Bendera duplikat (yang dibuat dari 6 carik kain)
mulai dikibarkan menggantikan Bendera Pusaka pada peringatan Hari Ulang Tahun
Proklamasi Kemerdekaan Republik indonesia, tanggal 17 Agustus 1969, sedangkan
Bendera Pusaka terlipat dalam kotak bertugas mengantar dan menjemput Bendera
Duplikat yang dikibarkan/diturunkan.
Pada tahun 1967 s.d. tahun 1972, anggota Pasukan
Pengibar Bendera adalah para remaja SMA setanah air Indonesia, yang merupakan
utusan dari 26 propinsi di Indonesia.

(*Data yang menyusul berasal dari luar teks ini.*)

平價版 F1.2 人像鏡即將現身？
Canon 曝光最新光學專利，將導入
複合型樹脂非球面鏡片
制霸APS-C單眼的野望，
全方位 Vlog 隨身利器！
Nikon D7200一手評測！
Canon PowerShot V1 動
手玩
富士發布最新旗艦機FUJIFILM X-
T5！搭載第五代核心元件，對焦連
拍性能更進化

Setiap propinsi, diwakili oleh sepasang
remaja yang, dinamakan Pasukan Pengerek Bendera Pusaka. Pada tahun 1973,
Bapak Idik Sulaeman melontarkan suatu nama untuk anggota pengibar Bendera
Pusaka dengan sebutan Paskibraka. Pas berasal dari Pasukan, dan kib; berasal
dari pengibar, ra berasal dari bendera dan ka dari pusaka. Mulai saat itu,
singkatan Pasukan Pengibar Bendera Pusaka adalah Paskibraka.